POLIARCHIA, RINASCITA DELLA POLITICA?
di Riccardo Terzi
Il federalismo è l’occasione per la riforma dello Stato nel senso della sua “funzionalizzazione” in rapporto alla domanda sociale. Ma anche la condizione per dare spazi nuovi alla politica.
Nonostante la forte pressione, sul piano politico-ideologico, verso la semplificazione delle forme del potere (il presidenzialismo, il rapporto diretto tra cittadini e leader, la logica del maggioritario), avviene nella realtà un processo del tutto rovesciato rispetto a queste rappresentazioni ricorrenti, in quanto cresce e si complica il policentrismo dei poteri e si moltiplicano le sedi e i soggetti attraverso i quali passa l’esercizio reale delle decisioni politiche.
Tra realtà e rappresentazione c’è uno scarto sempre più marcato, e per questo gran parte del dibattito politico è solo una guerra di parole, senza nessun rapporto con l’effettiva dinamica sociale.
Un approccio diverso e fecondo è quello su cui insiste da tempo Giuseppe De Rita, ponendo in primo piano il pluralismo che già esiste nella realtà, e che però non ha ancora trovato una sua adeguata sistemazione istituzionale. È il tema della poliarchia, ovvero delle istituzioni di una società complessa. Le ideologie della semplificazione hanno oggi successo proprio perché sembrano offrire una soluzione, del tutto apparente e velleitaria, al problema intricato che ci sta di fronte. È il ricorso al mito nel momento in cui mancano le risposte razionali.
E i miti, quando assumono la forza di una adesione di massa, non sono affatto illusioni inoffensive, ma provocano tutta una catena di effetti politici: effetti non previsti, non calcolati, e spesso potenzialmente distruttivi, proprio perché manca un’analisi reale della situazione.
Nell’attuale transizione italiana, il pericolo maggiore mi sembra essere proprio quello dello stravolgimento emotivo e mitologico. La Padania di Bossi può essere un esempio di questo irrompere non indolore del mito in una situazione di incertezza. E il dibattito politico viene così trascinato su un terreno falso.
Così, su un altro piano, tutta la mitologia referendaria di Mario Segni finisce per invocare il ritorno del “principe” (camuffato pudicamente nelle vesti del “sindaco d’Italia”), e alimenta una pericolosa spinta autoritaria.
Ora, il fatto fondamentale che ci sta di fronte è che diventa sempre più problematico il rapporto tra la politica e la società, tra la forma classica dello Stato centralizzato, gerarchico, luogo esclusivo della sovranità e la forma dell’organizzazione sociale, segmentata, differenziata, non riducibile a identità politiche lineari e omogenee, ma popolata da una pluralità di soggetti, di interessi, di motivazioni, di culture.

> _Dati forniti_
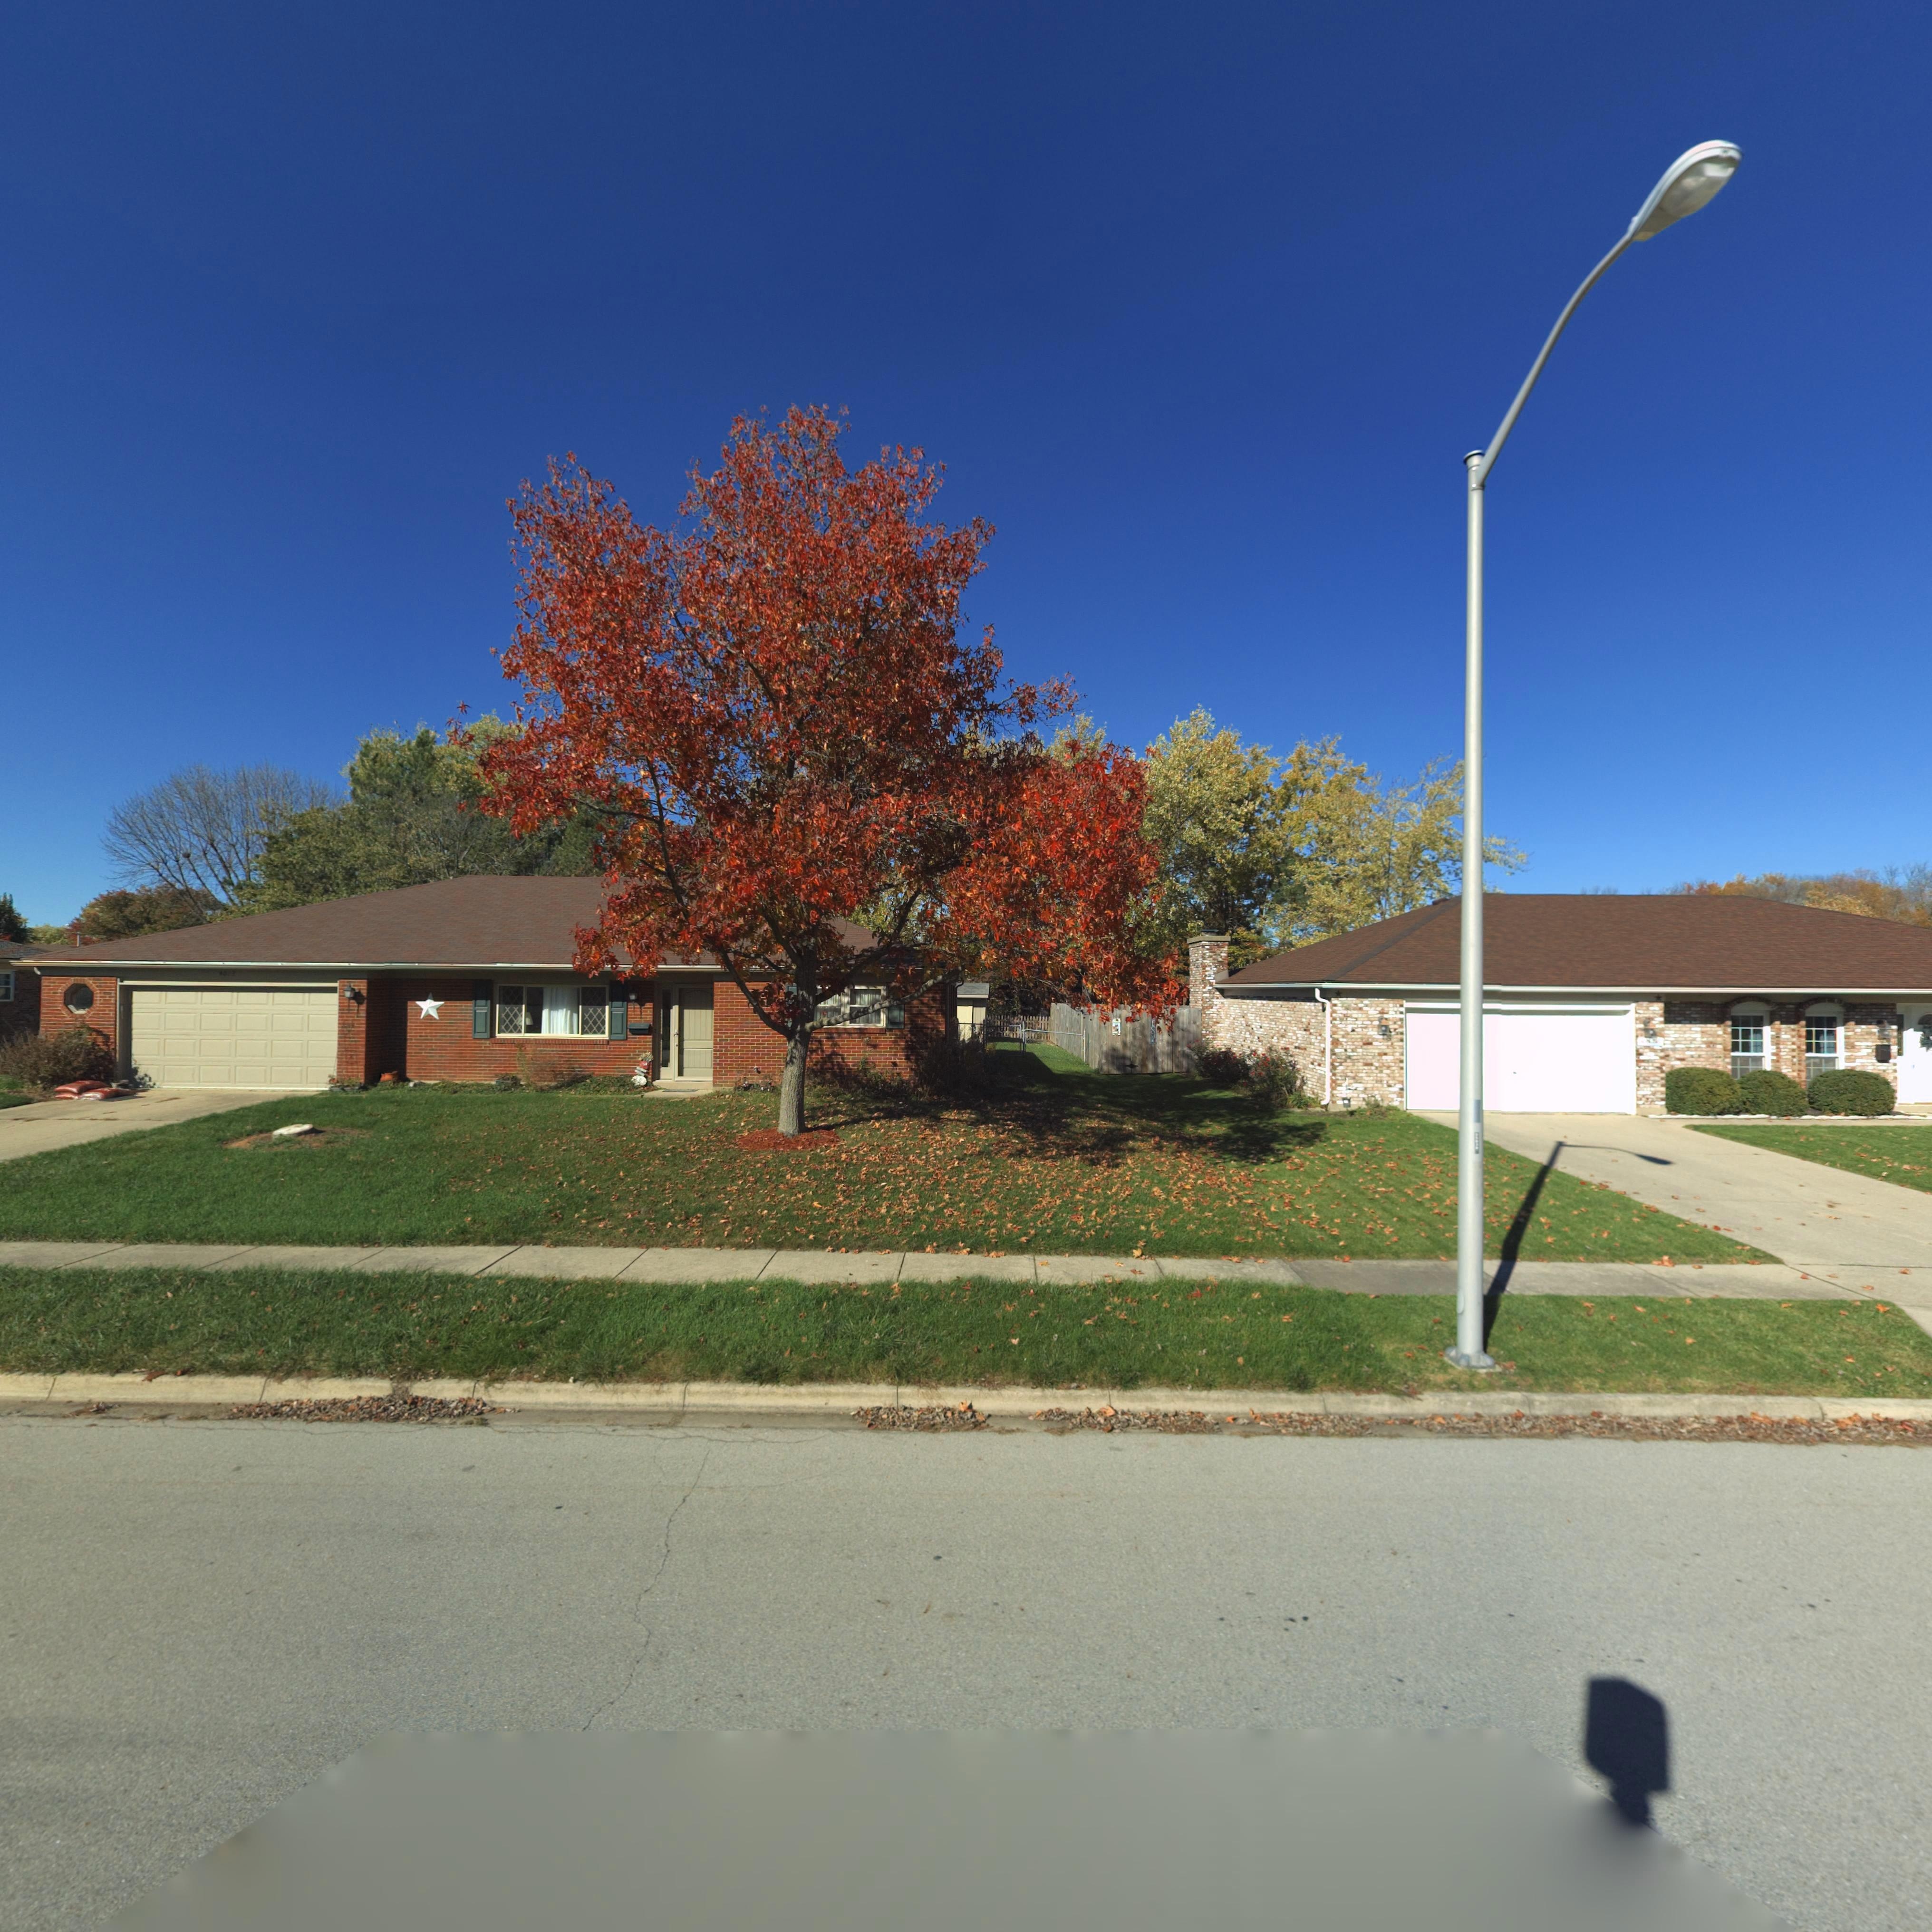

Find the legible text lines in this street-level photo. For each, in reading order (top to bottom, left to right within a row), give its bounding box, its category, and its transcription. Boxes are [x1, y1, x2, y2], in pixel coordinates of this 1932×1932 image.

[218, 969, 236, 977] StreetNumber: 4013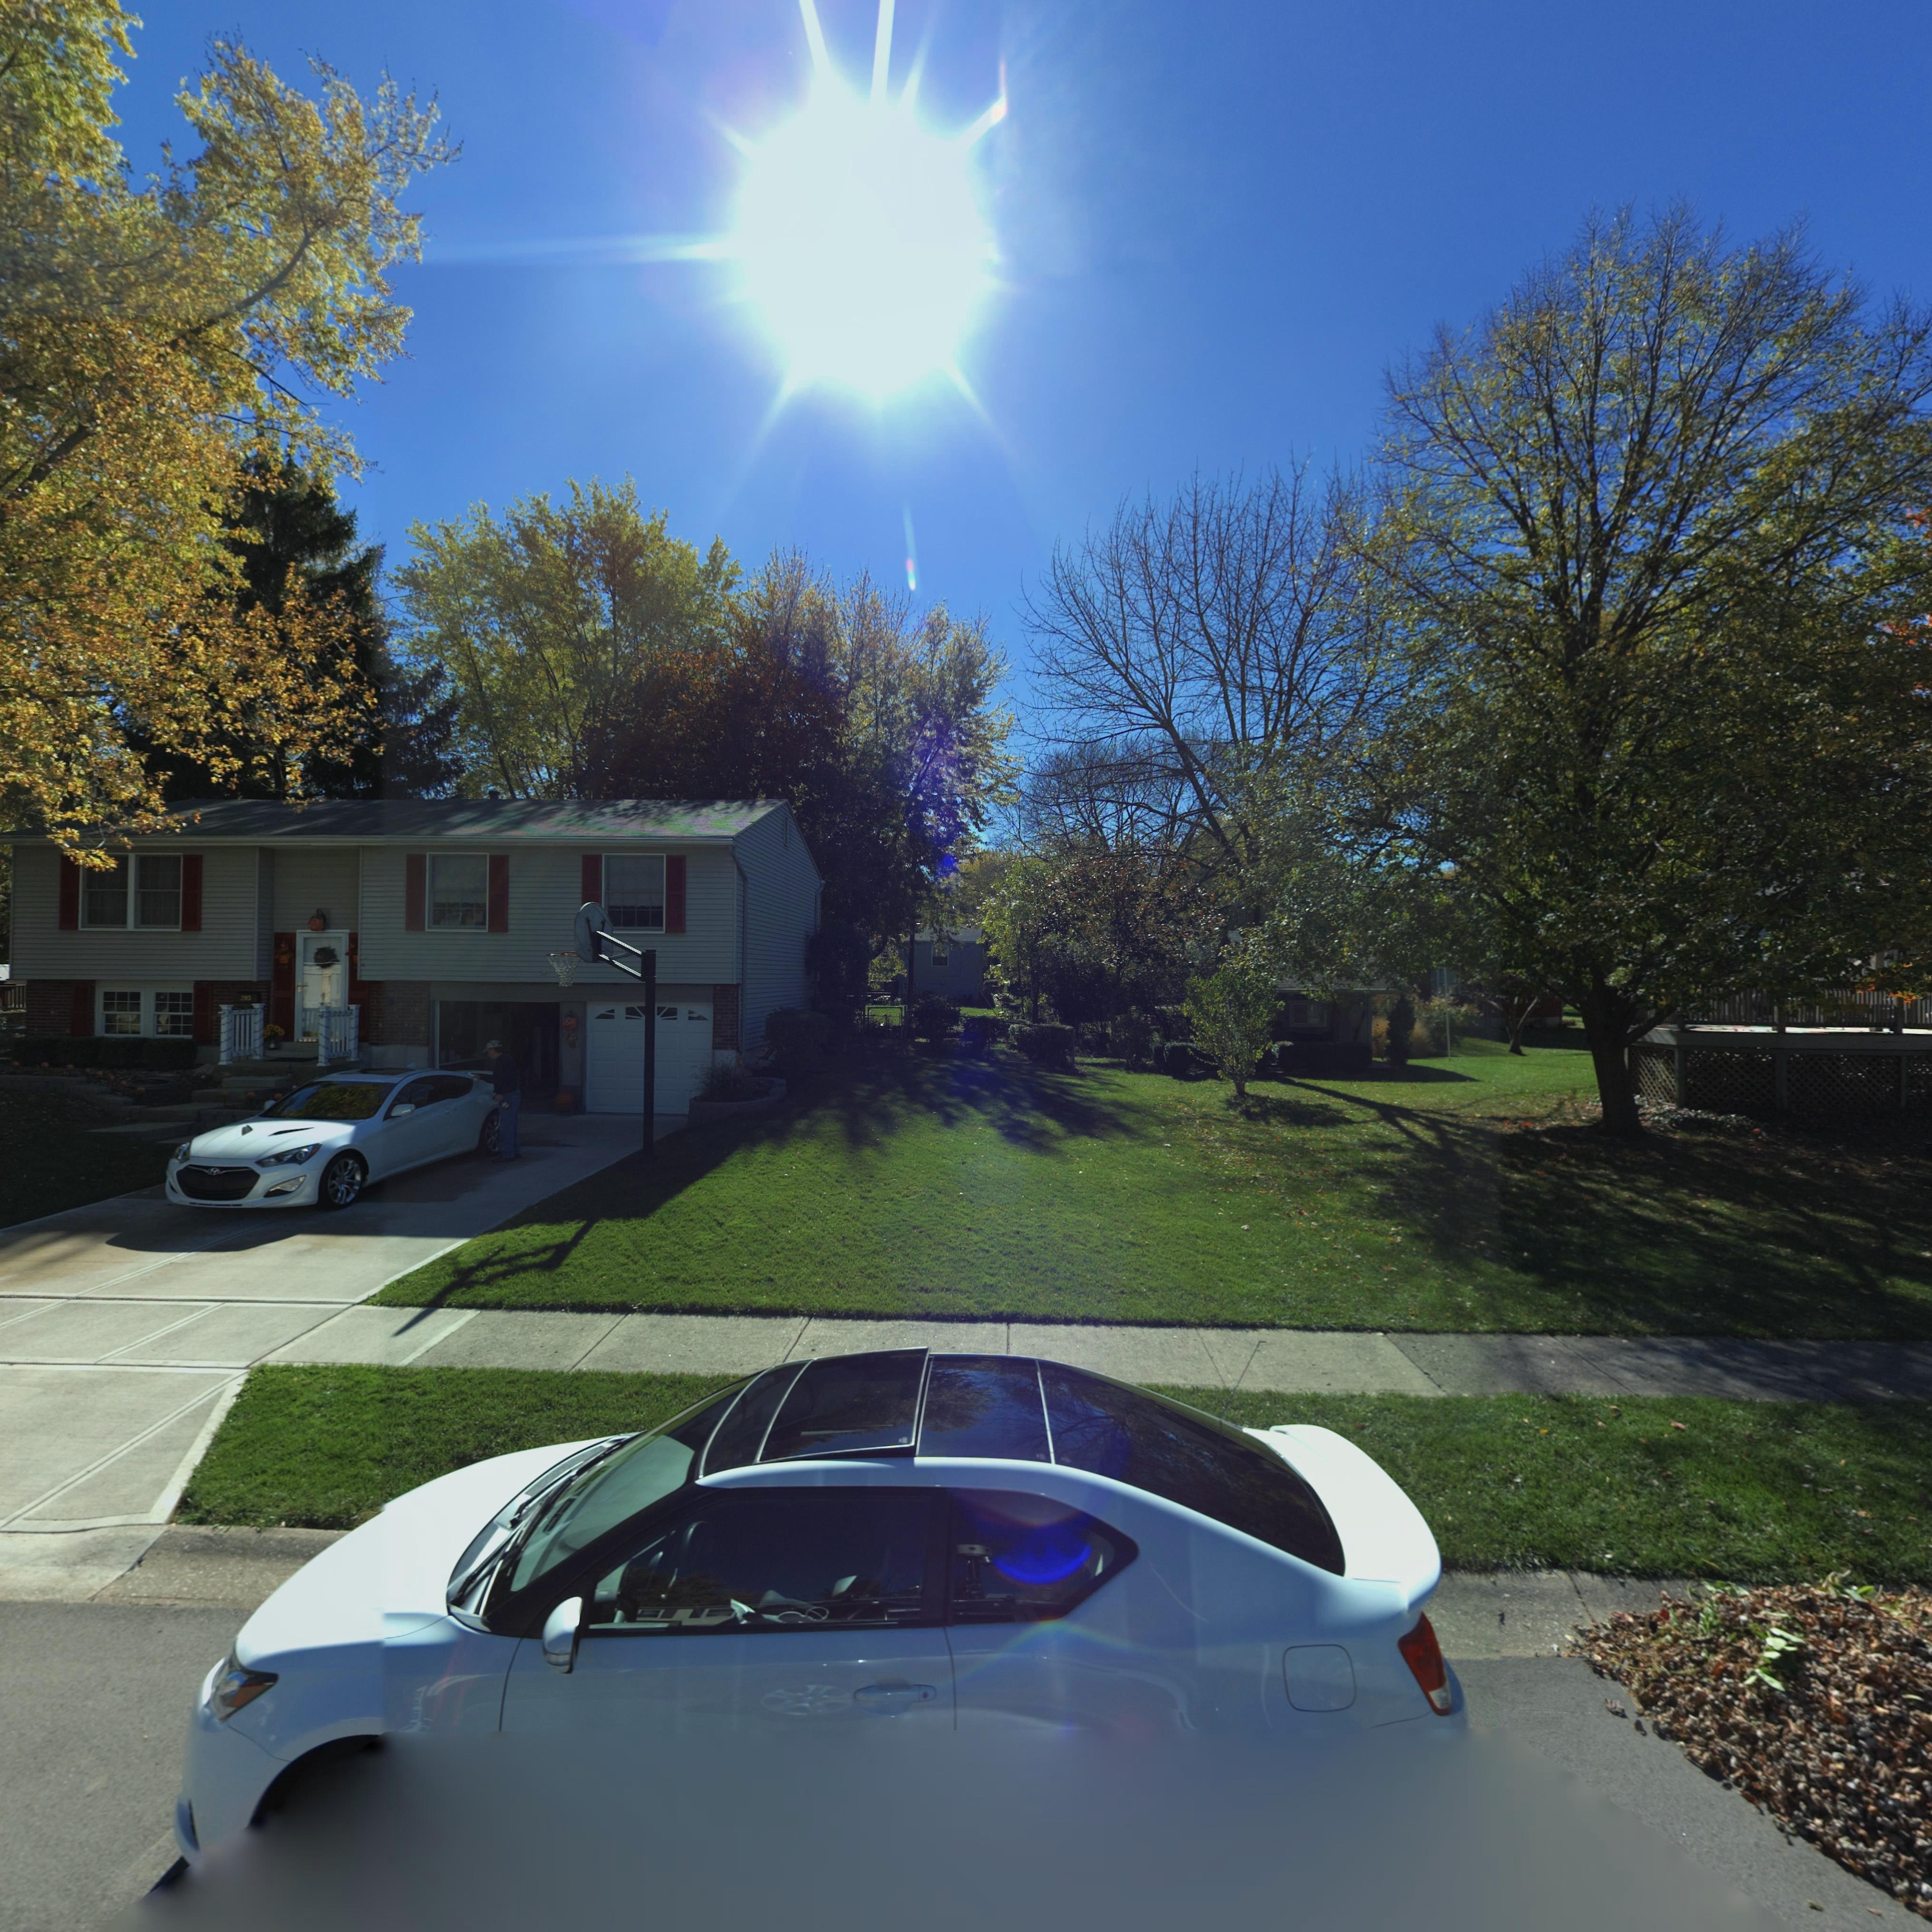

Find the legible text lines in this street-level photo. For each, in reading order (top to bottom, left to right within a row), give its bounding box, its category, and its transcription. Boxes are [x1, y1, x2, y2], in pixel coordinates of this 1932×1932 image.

[240, 994, 252, 1002] StreetNumber: 203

> _Esercizio A_
Copia dal testo sulla poliarchia il passo che inizia con "di Riccardo Terzi" e termina con "l’effettiva dinamica sociale.".
> _Esercizio B_
Riassumi in due frasi il testo sulla poliarchia.

> _Risultato A_
di Riccardo Terzi
Il federalismo è l’occasione per la riforma dello Stato nel senso della sua “funzionalizzazione” in rapporto alla domanda sociale. Ma anche la condizione per dare spazi nuovi alla politica.
Nonostante la forte pressione, sul piano politico-ideologico, verso la semplificazione delle forme del potere (il presidenzialismo, il rapporto diretto tra cittadini e leader, la logica del maggioritario), avviene nella realtà un processo del tutto rovesciato rispetto a queste rappresentazioni ricorrenti, in quanto cresce e si complica il policentrismo dei poteri e si moltiplicano le sedi e i soggetti attraverso i quali passa l’esercizio reale delle decisioni politiche.
Tra realtà e rappresentazione c’è uno scarto sempre più marcato, e per questo gran parte del dibattito politico è solo una guerra di parole, senza nessun rapporto con l’effettiva dinamica sociale.

> _Risultato B_
Nonostante la pressione ideologica verso la semplificazione delle forme del potere, nella realtà cresce il policentrismo dei poteri, e il pluralismo già esistente non ha ancora trovato un'adeguata sistemazione istituzionale, secondo il tema della poliarchia su cui insiste Giuseppe De Rita. Le ideologie della semplificazione ricorrono al mito, come nella Padania di Bossi o nella mitologia referendaria di Mario Segni, con effetti spesso potenzialmente distruttivi, mentre diventa sempre più problematico il rapporto tra lo Stato centralizzato e una società popolata da una pluralità di soggetti, interessi e culture.